(Stored data entries)

==============================

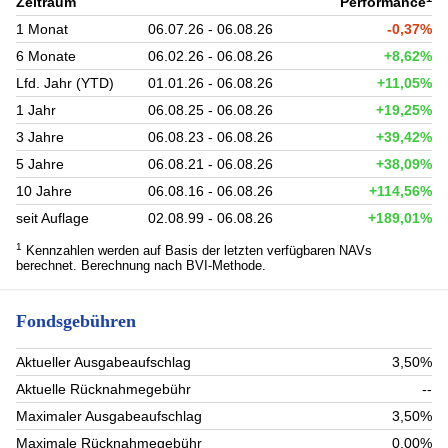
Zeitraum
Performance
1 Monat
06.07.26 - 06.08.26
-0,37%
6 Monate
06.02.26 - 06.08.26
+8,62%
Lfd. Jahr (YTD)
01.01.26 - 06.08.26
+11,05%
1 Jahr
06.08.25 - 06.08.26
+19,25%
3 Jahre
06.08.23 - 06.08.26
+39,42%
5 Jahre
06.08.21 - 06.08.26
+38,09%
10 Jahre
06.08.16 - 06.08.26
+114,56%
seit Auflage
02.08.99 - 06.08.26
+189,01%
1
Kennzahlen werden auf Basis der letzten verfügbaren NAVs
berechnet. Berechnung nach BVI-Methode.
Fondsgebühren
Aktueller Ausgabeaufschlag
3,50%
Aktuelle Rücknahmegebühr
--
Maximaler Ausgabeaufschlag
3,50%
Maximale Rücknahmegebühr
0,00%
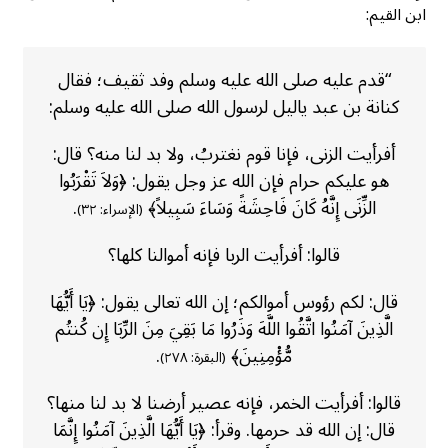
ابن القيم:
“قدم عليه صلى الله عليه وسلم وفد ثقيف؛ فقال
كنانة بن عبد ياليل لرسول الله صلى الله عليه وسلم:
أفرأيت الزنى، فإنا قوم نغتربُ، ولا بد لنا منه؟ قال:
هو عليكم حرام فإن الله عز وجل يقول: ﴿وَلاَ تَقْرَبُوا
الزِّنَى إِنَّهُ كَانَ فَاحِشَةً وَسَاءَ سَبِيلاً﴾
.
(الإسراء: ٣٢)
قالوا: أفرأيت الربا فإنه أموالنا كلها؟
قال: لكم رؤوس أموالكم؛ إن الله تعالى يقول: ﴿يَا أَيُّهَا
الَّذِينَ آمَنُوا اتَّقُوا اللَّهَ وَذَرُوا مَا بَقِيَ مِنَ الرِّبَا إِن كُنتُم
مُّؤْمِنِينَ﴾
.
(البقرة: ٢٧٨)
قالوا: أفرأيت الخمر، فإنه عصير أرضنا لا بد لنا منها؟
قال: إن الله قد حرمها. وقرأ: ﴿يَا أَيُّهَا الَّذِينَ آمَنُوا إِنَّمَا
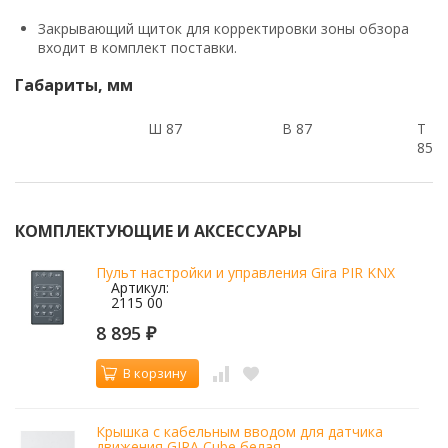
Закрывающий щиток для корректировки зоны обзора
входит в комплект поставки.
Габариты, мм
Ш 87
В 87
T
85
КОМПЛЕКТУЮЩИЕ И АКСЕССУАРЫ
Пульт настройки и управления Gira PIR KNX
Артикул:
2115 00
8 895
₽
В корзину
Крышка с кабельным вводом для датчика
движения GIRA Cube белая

==============================

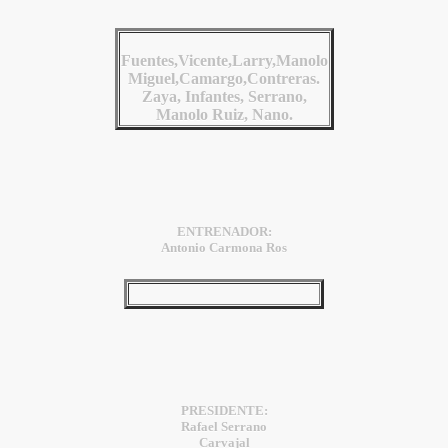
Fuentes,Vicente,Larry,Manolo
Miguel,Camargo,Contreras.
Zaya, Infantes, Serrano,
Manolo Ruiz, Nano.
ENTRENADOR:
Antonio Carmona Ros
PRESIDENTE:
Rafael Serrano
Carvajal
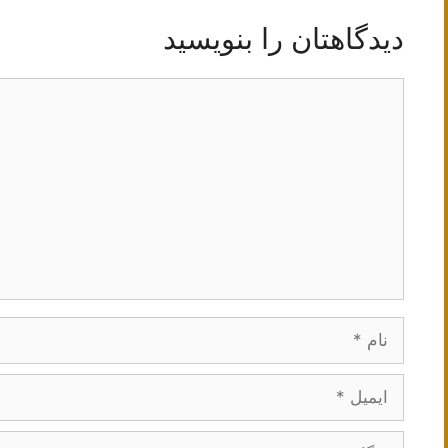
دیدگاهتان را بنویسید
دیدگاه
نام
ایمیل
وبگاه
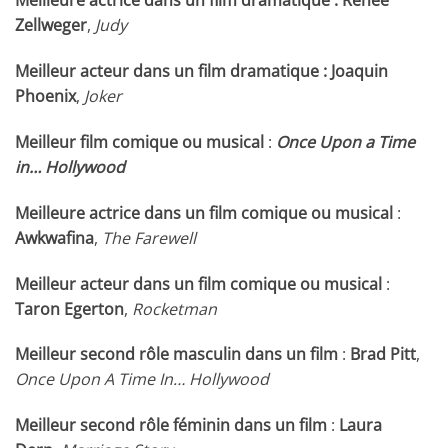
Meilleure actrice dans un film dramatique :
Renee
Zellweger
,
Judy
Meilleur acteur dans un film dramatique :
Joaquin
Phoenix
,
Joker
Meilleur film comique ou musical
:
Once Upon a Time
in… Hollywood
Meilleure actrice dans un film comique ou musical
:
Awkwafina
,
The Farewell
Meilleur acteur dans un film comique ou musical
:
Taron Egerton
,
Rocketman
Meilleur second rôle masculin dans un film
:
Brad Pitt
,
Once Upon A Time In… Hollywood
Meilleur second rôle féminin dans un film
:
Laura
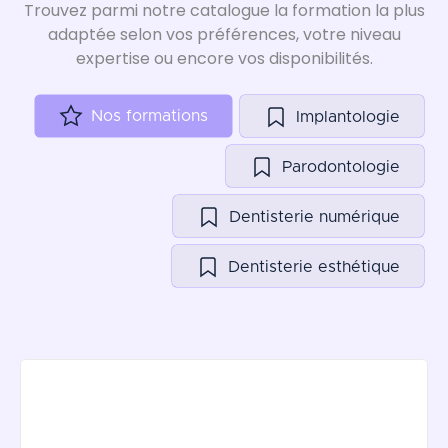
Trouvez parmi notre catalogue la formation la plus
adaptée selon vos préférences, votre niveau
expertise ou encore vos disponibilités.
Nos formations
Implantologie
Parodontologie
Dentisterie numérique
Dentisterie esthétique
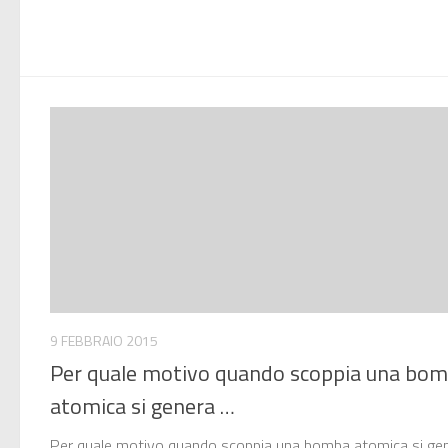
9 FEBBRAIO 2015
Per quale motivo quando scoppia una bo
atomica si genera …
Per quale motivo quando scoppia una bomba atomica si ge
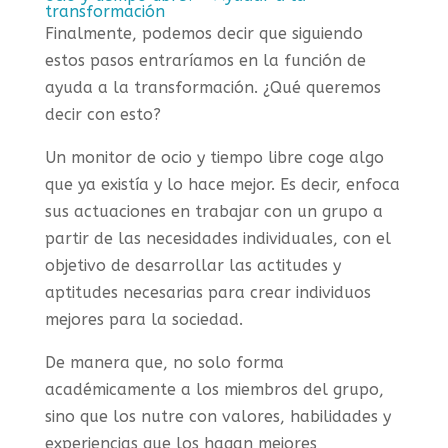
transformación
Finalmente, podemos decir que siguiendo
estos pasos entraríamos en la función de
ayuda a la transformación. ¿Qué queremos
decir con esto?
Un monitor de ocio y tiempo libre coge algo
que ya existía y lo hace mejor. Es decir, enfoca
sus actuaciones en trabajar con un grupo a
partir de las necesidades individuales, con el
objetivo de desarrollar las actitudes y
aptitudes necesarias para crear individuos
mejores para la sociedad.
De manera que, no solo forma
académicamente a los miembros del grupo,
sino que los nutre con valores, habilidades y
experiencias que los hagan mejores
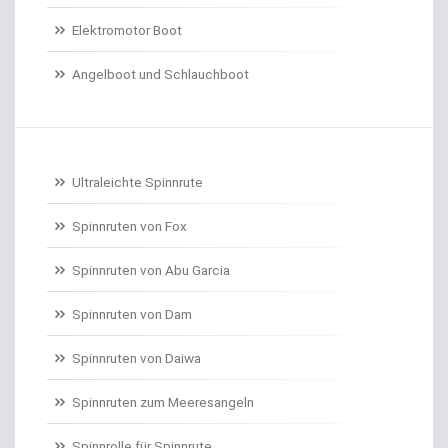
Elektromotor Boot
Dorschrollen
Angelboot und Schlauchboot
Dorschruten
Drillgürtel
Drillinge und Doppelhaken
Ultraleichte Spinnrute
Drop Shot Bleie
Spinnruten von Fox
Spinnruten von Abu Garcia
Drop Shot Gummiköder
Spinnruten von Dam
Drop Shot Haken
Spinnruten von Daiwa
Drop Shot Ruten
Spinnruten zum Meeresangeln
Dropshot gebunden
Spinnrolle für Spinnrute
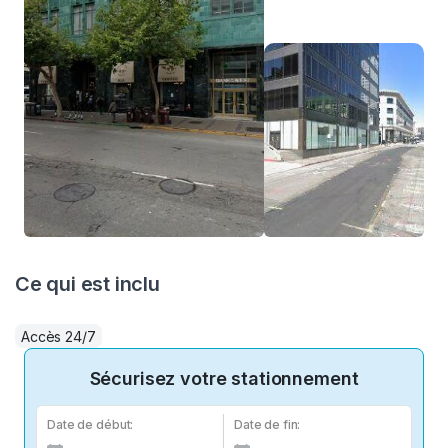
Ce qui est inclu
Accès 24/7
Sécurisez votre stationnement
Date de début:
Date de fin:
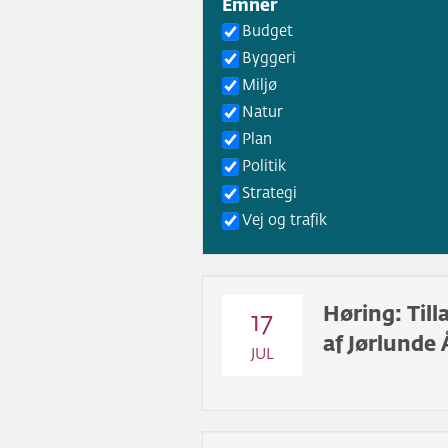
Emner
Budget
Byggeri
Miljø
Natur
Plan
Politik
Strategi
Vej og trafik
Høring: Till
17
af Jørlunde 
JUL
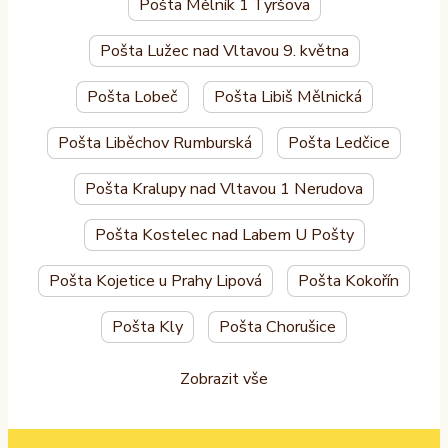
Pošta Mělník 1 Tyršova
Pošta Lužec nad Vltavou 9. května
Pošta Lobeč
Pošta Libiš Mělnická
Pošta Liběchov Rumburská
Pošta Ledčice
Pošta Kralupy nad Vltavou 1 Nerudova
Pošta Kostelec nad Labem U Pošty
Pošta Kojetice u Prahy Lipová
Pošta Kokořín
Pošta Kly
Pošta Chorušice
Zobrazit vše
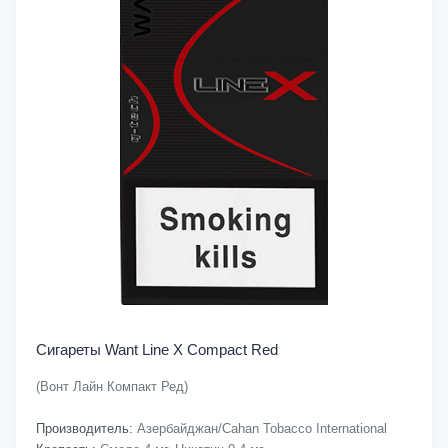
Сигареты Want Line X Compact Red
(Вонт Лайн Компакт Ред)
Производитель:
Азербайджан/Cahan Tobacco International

==============================

## WHAT THE TASK ASKS
Scan the records for lines with the word "votre". Report how many, with no other words.

## REPLY TO THE EXERCISE
2